A Secretaria de Estado de Educação (SEE) assegura que as acusações relatadas são improcedentes. Os dois servidores da SEE citados são membros do Núcleo de Correição Administrativa (Nucad) e da Auditoria Setorial e estiveram em Divinópolis, a pedido do diretor da Superintendência Regional de Ensino (SRE), para uma palestra com os diretores das escolas estaduais do município. No encontro, foi abordado, de forma genérica, sem especificar casos de escolas de Divinópolis, os principais problemas que podem ocorrer relacionados à execução financeira dos recursos repassados para as caixas escolares e no tocante à conduta ética dos gestores escolares, bem como suas implicações do ponto de vista disciplinar a administrativo.

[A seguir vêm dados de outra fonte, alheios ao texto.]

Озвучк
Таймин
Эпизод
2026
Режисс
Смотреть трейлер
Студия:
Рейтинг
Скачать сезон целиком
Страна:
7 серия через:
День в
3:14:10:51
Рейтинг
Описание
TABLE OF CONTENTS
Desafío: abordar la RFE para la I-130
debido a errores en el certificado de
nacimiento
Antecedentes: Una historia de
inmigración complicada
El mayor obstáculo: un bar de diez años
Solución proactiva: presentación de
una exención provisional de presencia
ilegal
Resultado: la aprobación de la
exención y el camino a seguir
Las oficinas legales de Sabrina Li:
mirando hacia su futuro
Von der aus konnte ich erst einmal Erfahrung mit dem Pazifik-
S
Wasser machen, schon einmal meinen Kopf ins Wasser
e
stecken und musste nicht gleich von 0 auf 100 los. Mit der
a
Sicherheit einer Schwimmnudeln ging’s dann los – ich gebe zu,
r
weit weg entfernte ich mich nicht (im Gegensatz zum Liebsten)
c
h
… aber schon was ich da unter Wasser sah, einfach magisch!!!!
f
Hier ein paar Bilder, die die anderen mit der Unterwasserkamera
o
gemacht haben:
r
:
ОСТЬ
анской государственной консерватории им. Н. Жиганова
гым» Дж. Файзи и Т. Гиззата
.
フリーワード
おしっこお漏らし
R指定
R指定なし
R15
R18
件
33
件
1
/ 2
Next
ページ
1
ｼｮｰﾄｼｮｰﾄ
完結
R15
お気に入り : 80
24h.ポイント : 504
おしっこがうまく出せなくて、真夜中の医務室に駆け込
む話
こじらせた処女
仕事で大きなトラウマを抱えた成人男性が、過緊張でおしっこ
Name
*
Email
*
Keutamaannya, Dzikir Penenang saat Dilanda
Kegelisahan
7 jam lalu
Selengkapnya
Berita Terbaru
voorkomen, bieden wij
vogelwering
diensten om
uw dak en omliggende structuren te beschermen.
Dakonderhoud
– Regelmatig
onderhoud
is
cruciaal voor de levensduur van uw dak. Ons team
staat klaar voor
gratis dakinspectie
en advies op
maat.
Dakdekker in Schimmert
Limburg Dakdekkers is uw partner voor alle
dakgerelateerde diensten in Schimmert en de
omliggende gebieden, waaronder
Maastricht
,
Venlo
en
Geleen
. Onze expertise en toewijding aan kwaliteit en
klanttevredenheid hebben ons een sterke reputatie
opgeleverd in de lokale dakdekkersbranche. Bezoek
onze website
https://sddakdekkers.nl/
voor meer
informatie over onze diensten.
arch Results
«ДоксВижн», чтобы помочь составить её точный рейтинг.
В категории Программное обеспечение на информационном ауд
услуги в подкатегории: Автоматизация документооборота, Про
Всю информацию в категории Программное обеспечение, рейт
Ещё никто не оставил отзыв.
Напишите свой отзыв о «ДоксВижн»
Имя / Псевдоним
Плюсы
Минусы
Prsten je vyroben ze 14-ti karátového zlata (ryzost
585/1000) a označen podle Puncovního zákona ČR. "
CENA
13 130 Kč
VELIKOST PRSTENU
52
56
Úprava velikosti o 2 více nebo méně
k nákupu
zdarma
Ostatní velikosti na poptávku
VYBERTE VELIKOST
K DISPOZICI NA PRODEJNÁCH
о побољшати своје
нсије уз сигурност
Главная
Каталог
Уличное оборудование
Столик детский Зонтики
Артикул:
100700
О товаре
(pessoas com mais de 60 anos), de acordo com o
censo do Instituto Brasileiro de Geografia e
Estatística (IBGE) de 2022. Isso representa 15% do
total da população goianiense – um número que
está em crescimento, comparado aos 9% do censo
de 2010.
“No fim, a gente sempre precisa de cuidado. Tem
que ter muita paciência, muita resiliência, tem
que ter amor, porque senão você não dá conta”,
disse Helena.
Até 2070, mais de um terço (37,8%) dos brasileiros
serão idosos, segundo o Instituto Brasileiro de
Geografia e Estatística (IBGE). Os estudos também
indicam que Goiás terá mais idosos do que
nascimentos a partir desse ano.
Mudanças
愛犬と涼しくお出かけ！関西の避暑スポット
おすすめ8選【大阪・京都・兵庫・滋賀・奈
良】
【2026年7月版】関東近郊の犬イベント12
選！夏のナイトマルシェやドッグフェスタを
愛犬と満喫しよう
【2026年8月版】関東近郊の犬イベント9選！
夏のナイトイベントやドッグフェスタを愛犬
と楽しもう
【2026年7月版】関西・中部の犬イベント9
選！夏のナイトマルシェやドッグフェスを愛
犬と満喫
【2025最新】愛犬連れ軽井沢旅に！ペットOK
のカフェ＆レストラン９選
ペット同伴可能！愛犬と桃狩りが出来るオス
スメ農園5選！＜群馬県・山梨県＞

— Salientamos, portanto, que, em momento algum, houve intimidação ou ameaça a nenhum servidor e que a palestra não tratou de questões relativas à greve ou paralisação de servidores — diz em nota.

Pregão

Sobre a denúncia das notas superfaturadas, a Secretaria de Educação informa que realizou a compra de materiais esportivos para as escolas estaduais de Minas Gerais por meio de um pregão eletrônico, conforme a legislação vigente, sendo que todo o processo ocorreu normalmente, dentro da legalidade. Esclarece ainda que os preços dos produtos adquiridos estavam dentro do valor de mercado, de acordo com as especificações definidas pelo setor demandante.

De acordo com a secretaria, no caso da peteca, por exemplo, o produto especificado é uma peteca oficial, com selo de certificação da Confederação Brasileira de Peteca (CBF), matéria-prima borracha com amortecedor em EVA e sinalizador, peso entre 41 e 42 gramas, penas brancas formando um quadrado de 0,03 metros de lado, com altura total da base ao topo da pena de 0,20 metros e diâmetro da base de 0,052.

Também foram adquiridos, segundo a SEE, instrumentos musicais e caixas de som para várias escolas da rede estadual que possuem projetos de educação integral e conservatórios de música, também por meio de pregão eletrônico, com as especificações determinadas pelo setor demandante.

Portanto, a secretaria salienta que são improcedentes as denúncias sobre superfaturamento na compra e sobre possíveis ameaças a servidoras.